Provided data:
----

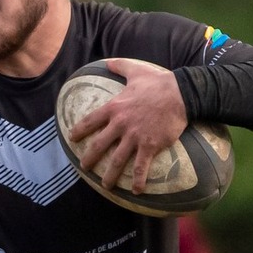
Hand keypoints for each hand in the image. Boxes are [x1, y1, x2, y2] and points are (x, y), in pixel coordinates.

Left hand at [66, 58, 186, 194]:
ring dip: (110, 175)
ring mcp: (135, 137)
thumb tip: (108, 61)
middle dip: (89, 158)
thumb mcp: (135, 71)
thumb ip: (119, 66)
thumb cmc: (158, 82)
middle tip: (83, 167)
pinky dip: (138, 180)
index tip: (72, 138)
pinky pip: (141, 167)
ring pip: (117, 160)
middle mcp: (121, 124)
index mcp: (115, 107)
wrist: (180, 94)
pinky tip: (136, 191)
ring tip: (105, 185)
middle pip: (99, 145)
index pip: (91, 121)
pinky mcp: (150, 146)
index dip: (79, 130)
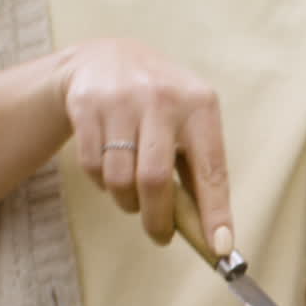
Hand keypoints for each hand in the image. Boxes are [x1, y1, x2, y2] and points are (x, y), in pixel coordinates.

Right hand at [56, 39, 232, 254]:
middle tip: (161, 235)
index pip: (211, 170)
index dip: (214, 213)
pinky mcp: (86, 105)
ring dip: (128, 202)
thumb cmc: (163, 107)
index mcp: (200, 106)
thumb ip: (199, 172)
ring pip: (119, 179)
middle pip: (155, 180)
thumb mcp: (191, 124)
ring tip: (135, 197)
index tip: (219, 248)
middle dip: (158, 219)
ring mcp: (121, 100)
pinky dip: (103, 184)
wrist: (109, 58)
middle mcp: (162, 99)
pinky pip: (93, 167)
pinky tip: (112, 170)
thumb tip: (211, 235)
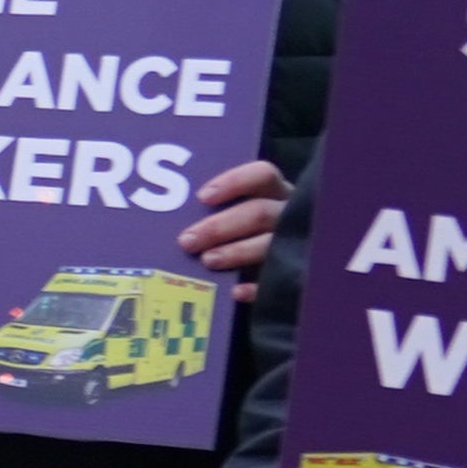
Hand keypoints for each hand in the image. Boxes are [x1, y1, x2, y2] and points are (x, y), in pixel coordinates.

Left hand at [181, 157, 288, 283]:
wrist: (290, 268)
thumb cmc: (247, 232)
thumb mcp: (240, 213)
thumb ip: (218, 210)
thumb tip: (168, 218)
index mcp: (276, 193)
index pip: (263, 175)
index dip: (235, 182)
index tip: (203, 197)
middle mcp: (290, 215)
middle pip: (258, 212)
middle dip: (220, 227)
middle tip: (187, 241)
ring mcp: (296, 244)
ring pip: (269, 244)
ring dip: (236, 252)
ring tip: (207, 261)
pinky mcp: (298, 274)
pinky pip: (281, 280)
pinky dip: (257, 287)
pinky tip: (236, 292)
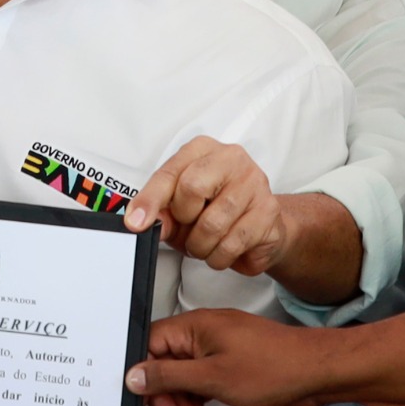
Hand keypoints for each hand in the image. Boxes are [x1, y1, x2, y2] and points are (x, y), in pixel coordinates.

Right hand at [124, 309, 324, 405]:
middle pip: (165, 358)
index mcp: (193, 325)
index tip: (146, 397)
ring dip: (181, 395)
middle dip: (164, 389)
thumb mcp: (212, 377)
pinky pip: (202, 373)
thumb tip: (134, 374)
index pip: (151, 342)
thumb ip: (169, 376)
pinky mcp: (230, 358)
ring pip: (184, 369)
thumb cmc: (271, 367)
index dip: (144, 371)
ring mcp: (217, 343)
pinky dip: (198, 392)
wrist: (315, 370)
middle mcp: (202, 330)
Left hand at [126, 136, 285, 274]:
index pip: (169, 173)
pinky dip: (219, 256)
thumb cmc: (217, 207)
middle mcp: (230, 158)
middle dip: (183, 222)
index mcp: (202, 149)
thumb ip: (163, 211)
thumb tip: (143, 222)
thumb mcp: (183, 205)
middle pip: (191, 190)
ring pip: (212, 224)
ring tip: (204, 244)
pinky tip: (222, 250)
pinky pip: (233, 243)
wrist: (262, 224)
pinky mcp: (269, 211)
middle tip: (188, 230)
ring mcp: (254, 182)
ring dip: (200, 246)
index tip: (135, 222)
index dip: (149, 200)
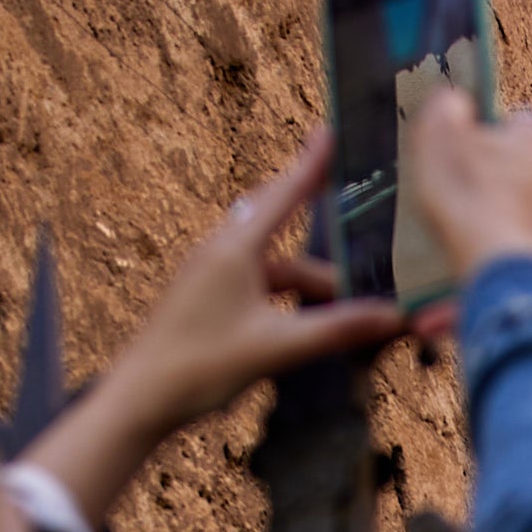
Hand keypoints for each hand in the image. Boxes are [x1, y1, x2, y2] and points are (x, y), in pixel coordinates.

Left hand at [20, 129, 408, 524]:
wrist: (138, 401)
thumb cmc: (200, 366)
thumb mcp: (277, 347)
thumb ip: (336, 330)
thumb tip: (393, 318)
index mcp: (235, 248)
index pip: (283, 193)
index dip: (310, 163)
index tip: (330, 130)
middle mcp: (221, 252)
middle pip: (280, 226)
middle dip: (321, 233)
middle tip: (355, 220)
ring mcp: (211, 276)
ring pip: (274, 267)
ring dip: (311, 286)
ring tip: (350, 311)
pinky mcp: (206, 300)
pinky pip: (258, 286)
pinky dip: (288, 300)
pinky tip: (308, 324)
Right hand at [404, 98, 531, 293]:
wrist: (506, 272)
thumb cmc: (469, 205)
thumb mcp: (438, 145)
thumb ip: (444, 113)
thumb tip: (452, 100)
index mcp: (530, 141)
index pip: (526, 121)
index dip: (504, 132)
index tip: (484, 147)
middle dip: (518, 177)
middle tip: (484, 196)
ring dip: (526, 215)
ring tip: (492, 233)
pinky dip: (531, 248)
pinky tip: (507, 260)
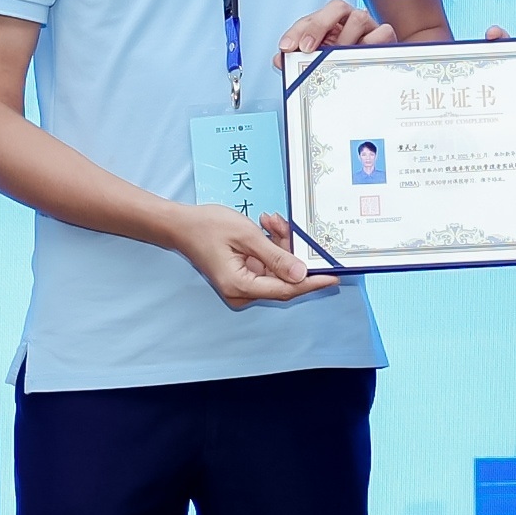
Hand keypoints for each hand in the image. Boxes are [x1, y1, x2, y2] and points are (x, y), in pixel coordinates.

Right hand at [175, 204, 337, 306]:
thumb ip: (275, 256)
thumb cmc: (207, 227)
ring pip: (276, 269)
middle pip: (283, 279)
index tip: (334, 275)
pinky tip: (266, 227)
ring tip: (271, 222)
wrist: (181, 226)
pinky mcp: (243, 277)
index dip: (313, 282)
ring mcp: (242, 286)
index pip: (286, 289)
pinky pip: (266, 264)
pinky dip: (270, 247)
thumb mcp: (246, 236)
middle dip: (291, 252)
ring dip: (279, 245)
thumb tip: (301, 274)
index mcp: (240, 286)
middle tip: (288, 227)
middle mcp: (242, 292)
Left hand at [280, 0, 395, 57]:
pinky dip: (372, 43)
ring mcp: (369, 26)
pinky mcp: (386, 36)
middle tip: (307, 49)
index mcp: (330, 23)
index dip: (297, 31)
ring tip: (338, 59)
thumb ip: (298, 60)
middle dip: (317, 26)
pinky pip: (383, 31)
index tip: (286, 47)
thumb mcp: (320, 61)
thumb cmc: (347, 62)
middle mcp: (349, 19)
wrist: (380, 67)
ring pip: (359, 17)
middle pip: (336, 7)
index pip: (311, 19)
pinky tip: (362, 58)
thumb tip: (278, 60)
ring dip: (345, 39)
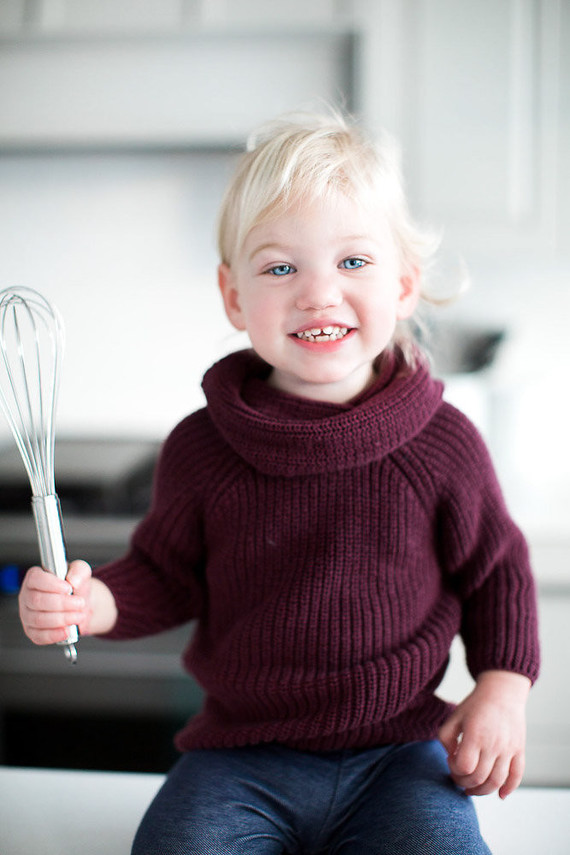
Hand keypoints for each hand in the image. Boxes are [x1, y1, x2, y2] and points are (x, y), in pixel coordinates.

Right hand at [19, 559, 93, 643]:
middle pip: (37, 600)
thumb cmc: (75, 587)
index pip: (35, 579)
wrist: (80, 606)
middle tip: (79, 603)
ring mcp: (27, 615)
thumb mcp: (81, 572)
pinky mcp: (32, 632)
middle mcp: (27, 596)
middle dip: (62, 603)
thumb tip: (73, 580)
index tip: (68, 588)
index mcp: (34, 578)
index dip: (51, 584)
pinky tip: (67, 630)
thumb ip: (79, 570)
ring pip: (39, 619)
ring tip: (79, 616)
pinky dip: (55, 635)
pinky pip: (39, 636)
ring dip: (62, 619)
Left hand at [439, 670, 530, 798]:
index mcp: (475, 735)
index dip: (454, 769)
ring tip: (472, 789)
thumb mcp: (454, 716)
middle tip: (458, 777)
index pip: (464, 767)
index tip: (451, 760)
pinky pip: (517, 775)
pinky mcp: (519, 750)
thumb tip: (451, 758)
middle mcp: (493, 745)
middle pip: (478, 778)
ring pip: (497, 782)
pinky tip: (501, 795)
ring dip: (483, 791)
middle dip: (464, 783)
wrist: (502, 692)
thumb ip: (445, 738)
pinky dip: (509, 789)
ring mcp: (508, 749)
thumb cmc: (475, 705)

----

How to complete this task: Look through the records for the string "Left". Copy every line that has it.

Solution for this problem:
Left hand at [66, 58, 186, 194]:
Left hand at [181, 157, 288, 283]:
Left hand at [126, 136, 285, 274]:
Left hand at [20, 129, 408, 524]:
Left hand at [280, 0, 395, 57]:
Left hand at [439, 670, 530, 798]:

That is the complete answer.